Tolokonnikova’s bandmate Maria Alyokhina told Reuters, “This is not a building with cells. This looks like a strange village, like a Gulag labor camp.”
Adding, “It actually is a labor camp because by law all the prisoners should work. The quite cynical thing about this work is that prisoners usually sew police uniforms and uniforms for the Russian army, almost without salary.”
Veronika Krass, another former inmate told The Daily Mail that the IK-4 prison nearby has a sign at the entrance saying, “welcome to hell.”
Gelena Alekseyeva, a Russian ex-deputy minister, was sentenced in 2013 to 3 1/2 years in prison for her role in commercial bribery. Alekseyeva described to The Daily Mail how many women react to being sentenced to Mordovia.
“When the girls find out that they’re going to Mordovia, they cut their wrists, do everything possible: get sick, swallow nails, just so they don’t have to go there. Its reputation is known, especially after the letter by Nadia Tolokonnikova.”

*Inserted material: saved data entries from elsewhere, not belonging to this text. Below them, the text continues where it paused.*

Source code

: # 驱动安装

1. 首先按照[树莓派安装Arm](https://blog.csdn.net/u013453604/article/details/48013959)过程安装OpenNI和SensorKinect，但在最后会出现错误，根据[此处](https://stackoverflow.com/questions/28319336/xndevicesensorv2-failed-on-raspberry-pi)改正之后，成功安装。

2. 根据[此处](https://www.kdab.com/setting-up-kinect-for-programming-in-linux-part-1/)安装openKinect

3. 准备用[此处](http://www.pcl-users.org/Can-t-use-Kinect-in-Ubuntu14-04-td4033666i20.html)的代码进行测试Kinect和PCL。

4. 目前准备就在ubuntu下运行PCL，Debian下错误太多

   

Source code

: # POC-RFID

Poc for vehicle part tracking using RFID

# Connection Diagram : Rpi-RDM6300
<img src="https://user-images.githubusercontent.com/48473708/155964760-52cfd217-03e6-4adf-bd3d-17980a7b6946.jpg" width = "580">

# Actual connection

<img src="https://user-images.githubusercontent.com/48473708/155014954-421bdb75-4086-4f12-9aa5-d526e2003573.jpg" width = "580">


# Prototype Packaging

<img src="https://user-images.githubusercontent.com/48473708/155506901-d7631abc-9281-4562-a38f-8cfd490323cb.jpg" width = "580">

According to The Moscow Times, the complex of penal colonies surrounding the village of Yavas in Mordavia was built in 1921, as the notorious Soviet Gulag archipelago.

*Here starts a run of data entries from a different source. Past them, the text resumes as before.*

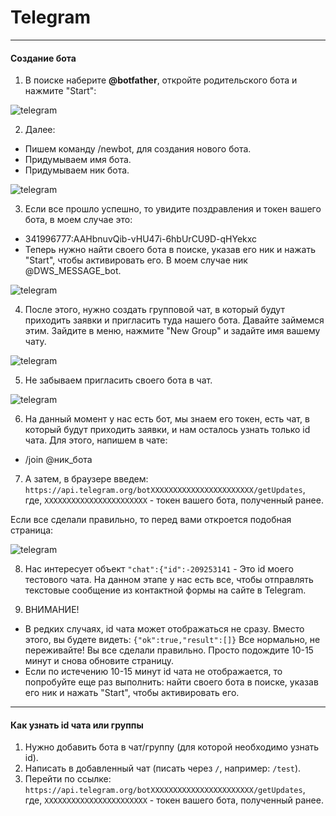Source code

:# Telegram

---

#### Создание бота

1. В поиске наберите **@botfather**, откройте родительского бота и нажмите "Start":

![telegram](https://raw.githubusercontent.com/kostyashelest/notes/master/img/tg_1.png)

2. Далее:
- Пишем команду /newbot, для создания нового бота.
- Придумываем имя бота.
- Придумываем ник бота.

![telegram](https://raw.githubusercontent.com/kostyashelest/notes/master/img/tg_2.png)

3. Если все прошло успешно, то увидите поздравления и токен вашего бота, в моем случае это:
- 341996777:AAHbnuvQib-vHU47i-6hbUrCU9D-qHYekxc
- Теперь нужно найти своего бота в поиске, указав его ник и нажать "Start", чтобы активировать его. В моем случае ник @DWS_MESSAGE_bot.

![telegram](https://raw.githubusercontent.com/kostyashelest/notes/master/img/tg_3.png)

4. После этого, нужно создать групповой чат, в который будут приходить заявки и пригласить туда нашего бота. Давайте займемся этим.
Зайдите в меню, нажмите "New Group" и задайте имя вашему чату.

![telegram](https://raw.githubusercontent.com/kostyashelest/notes/master/img/tg_4.png)

5. Не забываем пригласить своего бота в чат.

![telegram](https://raw.githubusercontent.com/kostyashelest/notes/master/img/tg_5.png)

6. На данный момент у нас есть бот, мы знаем его токен, есть чат, в который будут приходить заявки, и нам осталось узнать только id чата. Для этого, напишем в чате:
- /join @ник_бота

7. А затем, в браузере введем:
`https://api.telegram.org/botXXXXXXXXXXXXXXXXXXXXXXX/getUpdates`,  
где, `XXXXXXXXXXXXXXXXXXXXXXX` - токен вашего бота, полученный ранее.

Если все сделали правильно, то перед вами откроется подобная страница:

![telegram](https://raw.githubusercontent.com/kostyashelest/notes/master/img/tg_6.png)

8. Нас интересует объект `"chat":{"id":-209253141` - Это id моего тестового чата. На данном этапе у нас есть все, чтобы отправлять текстовые сообщение из контактной формы на сайте в Telegram.


9. ВНИМАНИЕ!
- В редких случаях, id чата может отображаться не сразу. Вместо этого, вы будете видеть: `{"ok":true,"result":[]}` Все нормально, не переживайте! Вы все сделали правильно. Просто подождите 10-15 минут и снова обновите страницу.
- Если по истечению 10-15 минут id чата не отображается, то попробуйте еще раз выполнить: найти своего бота в поиске, указав его ник и нажать "Start", чтобы активировать его.

---

#### Как узнать id чата или группы

1. Нужно добавить бота в чат/группу (для которой необходимо узнать id).
2. Написать в добавленный чат (писать через `/`, например: `/test`).
3. Перейти по ссылке: 
`https://api.telegram.org/botXXXXXXXXXXXXXXXXXXXXXXX/getUpdates`,  
где, `XXXXXXXXXXXXXXXXXXXXXXX` - токен вашего бота, полученный ранее.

Olga Romanova, the head of Rus Sidyashchaya (Russia Behind Bars,) an organization that defends the rights of Russian prisoners currently living in Germany, said by local standards Griner’s conditions are “normal.”
While the conditions and beatings at IK-2 are “not far from slavery,” she said, “there are much worst prisons” in Russia. Romanova added that Griner being “lesbian, American, and black,” are three additional reasons for concern.
In the Russian prison, Americans are reportedly seen as “a mortal enemy” Romanova said, and “extremely violent homophobia and racism abound,” the Moscow Times reported.
“It’s a good thing she doesn’t speak Russian, she won’t be able to understand what people say to her,” Romanova told the Times. “I think that could solve some of her problems.”